I'm fascinated that you heard the triplet figure as horns--it's actually violas! I can't remember the exact patches used, but it's a layering of a couple things. I think the main problem is I'm asking too much of the violas alone, they're wailin'! I agree they need to be doubled or traded off with something else. I like the idea of piano, especially since it's used later on. But aside from orchestration issues, I suspect there's also something going on with the EQ/verb that's muddying up that midrange. 

David...
At 2:45 I'm pretty sure it's just bones (HB 3Trb sus) with the strings, with the 6 horns entering on the descending line at 2:51ish. 
The celeste is used at the very end, doubled with vibes. It's the EWQLSO celeste, stage and surround mics, with a pretty severe roll off above 7kHz to remove some of the hiss in the samples. The middle section has the harp+marimba ostinato (both EWQLSO) with piano+vibes on top. I'm a sucker for ostinatos with melodies that pop out of the top voice Debussy-style.

Alex...
You caught me on the string programming at 3:00! Those parts were largely first pass play-ins, with very little tweaking. Completely agree that more care could be taken.

antoniopandrade...
Good advice on the VSL WWs. I have the verb (ER and tail) on pre-fader auxes. I'll try moving them back a bit more. Also...I had a DOH! moment after bouncing that mix out, realizing that I forgot the ER bus assignment on the clarinet. So it was severely out of context. I'll fix that...

Simplesly...
That is amazing! Very similar indeed. I LOVED that Goonies as a kid, and no doubt that tonality and parallel modal movement imprinted on me at that age. I'm gonna dig into that score; thanks for pointing me to it!

Thanks again all...


----------



## TGV (Mar 7, 2012)

That certainly sounds cool. The impressionistic part after 1:55 or so impressed me most.
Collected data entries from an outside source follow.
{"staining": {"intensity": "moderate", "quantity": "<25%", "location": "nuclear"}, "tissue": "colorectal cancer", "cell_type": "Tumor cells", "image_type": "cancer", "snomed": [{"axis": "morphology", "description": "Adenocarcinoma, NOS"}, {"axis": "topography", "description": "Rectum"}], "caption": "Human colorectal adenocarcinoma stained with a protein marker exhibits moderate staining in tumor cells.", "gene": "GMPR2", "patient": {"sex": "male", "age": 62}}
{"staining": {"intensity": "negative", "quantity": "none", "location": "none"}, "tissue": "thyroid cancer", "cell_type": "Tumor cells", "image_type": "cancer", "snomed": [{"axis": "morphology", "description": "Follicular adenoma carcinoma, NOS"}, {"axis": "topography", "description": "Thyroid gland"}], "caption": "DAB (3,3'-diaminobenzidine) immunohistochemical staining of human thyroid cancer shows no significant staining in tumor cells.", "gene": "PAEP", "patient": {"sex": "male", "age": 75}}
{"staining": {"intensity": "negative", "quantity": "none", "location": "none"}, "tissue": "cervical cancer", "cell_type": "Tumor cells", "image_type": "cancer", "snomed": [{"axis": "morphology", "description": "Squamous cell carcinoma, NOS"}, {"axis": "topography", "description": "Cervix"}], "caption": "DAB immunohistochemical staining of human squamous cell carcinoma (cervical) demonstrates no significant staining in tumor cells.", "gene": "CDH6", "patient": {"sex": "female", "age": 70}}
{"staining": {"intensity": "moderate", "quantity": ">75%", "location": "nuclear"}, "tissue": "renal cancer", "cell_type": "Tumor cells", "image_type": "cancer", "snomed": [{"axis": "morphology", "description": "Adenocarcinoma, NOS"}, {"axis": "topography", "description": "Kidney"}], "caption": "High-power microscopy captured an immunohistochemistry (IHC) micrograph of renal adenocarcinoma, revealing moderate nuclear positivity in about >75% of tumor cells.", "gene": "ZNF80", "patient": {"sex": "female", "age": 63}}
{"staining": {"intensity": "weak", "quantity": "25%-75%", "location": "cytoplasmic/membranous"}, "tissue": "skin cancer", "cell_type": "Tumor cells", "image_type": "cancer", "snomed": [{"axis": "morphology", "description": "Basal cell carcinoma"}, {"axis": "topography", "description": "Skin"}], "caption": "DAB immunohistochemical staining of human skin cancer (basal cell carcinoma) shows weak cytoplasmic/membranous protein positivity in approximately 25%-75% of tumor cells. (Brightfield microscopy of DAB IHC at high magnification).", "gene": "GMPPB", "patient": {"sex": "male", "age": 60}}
That's so random and completely logically coherent at the same time, nice!


----------



## sherief83 (Mar 8, 2012)

Very Nice Chord progression. I think the brass legato is really shinning here. Great job man!


----------



## JAM (Feb 18, 2013)

I love this piece of music - it gives a wonderful feeling and brilliant programming too sir.


----------



## Christof (Feb 19, 2013)

Same here, very good work, composition and programming!


----------